Concerns like the lack of charging points and high maintenance costs remain.
Also, since the charging infrastructure demands large-scale electricity generation, if India continues with its old coal burning fossil fuel methods, the whole point of introducing environment-friendly EVs will be ineffective.
On a positive note,
A total investment of roughly Rs. 12.5 trillion until 2030 could possibly create 5 crore jobs by 2030, changing the face of our economy. Electric vehicles, especially two-wheelers, are likely to witness positive sales in 2021-22.
The country's young population and rising middle class seem eager to invest in new-age products too.
If the government and big corporations vouch for transitioning to renewable energy sources like wind and solar power, this sector can actually be quite profitable.
NaMo's Ambitious Targets
The government has set some sky-high targets of going totally electric by 2030 by introducing the voluntary vehicle scrappage policy in the 2021-22 budget and introducing various PLI schemes for automobiles. Under the NATRiP, the government aims at building globally standardized R&D centers and aims to introduce EV-led public transport systems.
The states of Karnataka and Tamil Nadu are also working on structural infrastructure developments and rolling out investor-friendly policies.

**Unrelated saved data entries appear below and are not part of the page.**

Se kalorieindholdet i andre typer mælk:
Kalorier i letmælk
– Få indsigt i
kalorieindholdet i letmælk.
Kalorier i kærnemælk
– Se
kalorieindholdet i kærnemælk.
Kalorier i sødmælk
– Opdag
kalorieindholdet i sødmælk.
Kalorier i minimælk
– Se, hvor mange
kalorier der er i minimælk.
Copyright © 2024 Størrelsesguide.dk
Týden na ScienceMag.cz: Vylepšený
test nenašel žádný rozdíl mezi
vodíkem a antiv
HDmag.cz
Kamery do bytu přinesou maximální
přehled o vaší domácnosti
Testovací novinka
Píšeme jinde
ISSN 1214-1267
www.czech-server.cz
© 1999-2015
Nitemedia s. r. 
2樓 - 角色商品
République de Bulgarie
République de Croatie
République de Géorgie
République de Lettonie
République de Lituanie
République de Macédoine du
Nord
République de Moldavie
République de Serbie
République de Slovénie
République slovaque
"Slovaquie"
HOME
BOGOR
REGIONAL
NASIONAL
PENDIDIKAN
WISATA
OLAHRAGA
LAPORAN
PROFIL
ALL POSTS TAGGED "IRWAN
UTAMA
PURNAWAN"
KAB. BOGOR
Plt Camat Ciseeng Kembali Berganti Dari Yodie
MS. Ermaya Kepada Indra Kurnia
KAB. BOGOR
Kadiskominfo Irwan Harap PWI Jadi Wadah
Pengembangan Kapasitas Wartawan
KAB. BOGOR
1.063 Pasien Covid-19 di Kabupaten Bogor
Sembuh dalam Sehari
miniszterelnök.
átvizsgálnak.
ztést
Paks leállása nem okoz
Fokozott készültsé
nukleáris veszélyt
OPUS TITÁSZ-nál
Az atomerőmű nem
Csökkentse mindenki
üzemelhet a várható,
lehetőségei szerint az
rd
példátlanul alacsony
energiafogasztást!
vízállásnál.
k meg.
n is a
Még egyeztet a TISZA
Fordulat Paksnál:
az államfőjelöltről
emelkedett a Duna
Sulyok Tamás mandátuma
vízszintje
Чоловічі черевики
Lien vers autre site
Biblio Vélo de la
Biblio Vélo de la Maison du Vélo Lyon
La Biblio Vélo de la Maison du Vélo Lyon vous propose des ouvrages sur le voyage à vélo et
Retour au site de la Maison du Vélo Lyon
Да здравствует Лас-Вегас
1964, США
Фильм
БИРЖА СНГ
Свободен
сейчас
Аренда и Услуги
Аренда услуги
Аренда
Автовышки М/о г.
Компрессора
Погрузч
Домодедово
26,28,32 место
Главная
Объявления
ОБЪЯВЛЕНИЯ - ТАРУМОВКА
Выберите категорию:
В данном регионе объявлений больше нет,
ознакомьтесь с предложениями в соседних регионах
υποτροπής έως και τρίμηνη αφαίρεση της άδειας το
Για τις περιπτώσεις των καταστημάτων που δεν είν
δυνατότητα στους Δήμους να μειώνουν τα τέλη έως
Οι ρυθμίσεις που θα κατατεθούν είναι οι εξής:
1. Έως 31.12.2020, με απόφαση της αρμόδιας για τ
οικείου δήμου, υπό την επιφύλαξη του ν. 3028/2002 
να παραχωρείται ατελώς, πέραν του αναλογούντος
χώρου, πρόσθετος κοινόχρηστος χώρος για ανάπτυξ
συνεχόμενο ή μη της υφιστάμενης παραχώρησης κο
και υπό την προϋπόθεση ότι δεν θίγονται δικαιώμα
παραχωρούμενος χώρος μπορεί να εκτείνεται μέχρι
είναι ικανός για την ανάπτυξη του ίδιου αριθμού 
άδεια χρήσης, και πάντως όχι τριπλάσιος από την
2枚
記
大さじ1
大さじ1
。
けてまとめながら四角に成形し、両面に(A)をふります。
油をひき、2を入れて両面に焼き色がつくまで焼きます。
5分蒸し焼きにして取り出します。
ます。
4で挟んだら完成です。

Ather Energy, India’s first intelligence EV manufacturer is said to have an annual production capacity of 0.11 million two-wheelers. Another public favourite is Ola Electric, the car rental leader in India is making heavy investments in setting up an electric two-wheeler market.
Approach to investing
Since batteries would be the main component, auto manufacturers will most likely produce their own to differentiate their product and rely less on outsourcing; restricting gains for battery companies like Amaraja Batteries and Exide Industries.
Tata Motors has already started producing passenger cars like the successful Tata Nexon and indigenous electric buses. Along with Tata Elxsi developing software for such cars too, they look like an EV ecosystem leader in the making.
Indian auto giants like Maruti Suzuki, Mahindra and Hero Motocorp also look promising.
In the international circuit, companies like Tesla, BMW, BYD, and Nissan are already doing wonders in this niche.
The private giants like Reliance and Adani are likely to have the first-mover advantage to gain from setting up charging stations across the country.
In a nutshell, success depends on initial capital for production, enough charging stations, and supportive government policies. Competitive pricing remains a key factor to drive demand in a country like India.